Primeiro, porque ele é um dos caras mais poderosos do país, ele não precisa do tuiteiro "@Fulano123" falando que autoriza ele a tomar decisões. Segundo porque é notório que, alguns anos atrás, quando foi indicado pelo ex-presidente Michel Temer para o STF, a esquerda ficou maluca, criticando o cara a cada oportunidade, para depois dar um 180º e virar best friends com ele.
Terceiro, e mais importante, porque há sim argumentos para contestações legais sobre decisões no âmbito do Inquérito das Milícias Digitais no STF, encabeçado por Moraes.
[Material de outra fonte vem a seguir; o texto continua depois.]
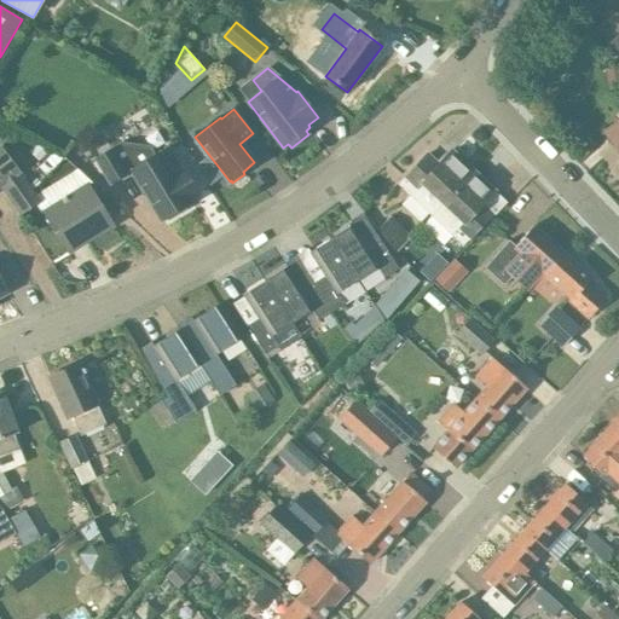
[(618,120),(605,133),(618,150),(618,120)]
A própria existência desse inquérito no Judiciário já é uma exceção do ponto de vista jurídico (quem investiga é a polícia ou o Ministério Público, não o Judiciário).
Como bem notou o professor Carlos Affonso Souza, ao longo do inquérito Moraes "suspendeu conta de partido por tempo indeterminado, bloqueou conta em rede social na qual o réu ainda não tinha falado nada".
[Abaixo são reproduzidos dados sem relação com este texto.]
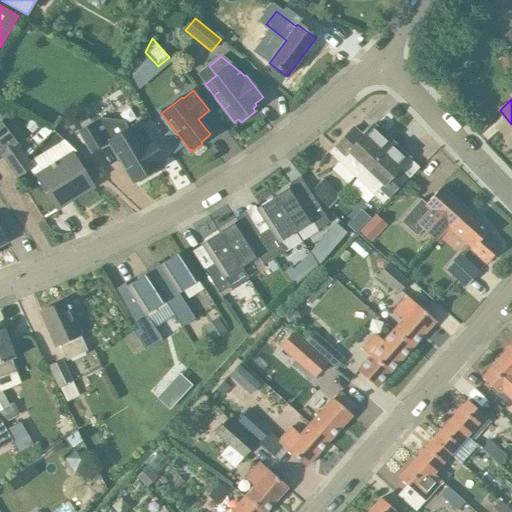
[(99,118),(93,122),(105,142),(108,140),(133,181),(137,179),(139,181),(154,172),(152,170),(157,167),(156,165),(164,160),(151,138),(150,139),(141,122),(133,126),(128,129),(123,121),(99,118)]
Se ações enérgicas no limite da legalidade foram necessárias ou não para combater os avanços autoritários do bolsonarismo, a história dirá quando a poeira baixar mais, mas isso não exime o ministro de críticas, algo que muitas figuras da esquerda não mais fazem (ficaram confortáveis em tê-lo como aliado) – embora o lugar de fazer isso seja no próprio judiciário, e não via tweets.
E DAÍ TUDO ISSO? Essa treta aberta é irresistível para cobertura jornalística e para a memelândia das redes sociais. É quase fisicamente impossível para muitas pessoas não se posicionarem de um lado ou de outro, de montarem suas torcidas, especialmente quando estão politicamente alinhadas com um lado.
O episódio todo é uma grande ode a dois sujeitos que detém muito poder, e não haverá vencedores claros para tudo isso a não ser eles dois. Musk não vai deixar de ser o paladino da liberdade de expressão para seus apoiadores, e Moraes não vai deixar de ser o salvador da democracia para outros (e certamente não vai deixar de tomar decisões judiciais por causa dos tweets de Musk).
As coisas mudarão pouco, se é que vão mudar. Na caso de um bloqueio do X/Twitter no Brasil (não me pergunte se é provável ou não, só sei que é possível), a vida vai prosseguir do mesmo jeito tanto no Brasil quanto nos EUA, com a exceção de que os dois lados estarão ainda mais inflamados em suas convicções.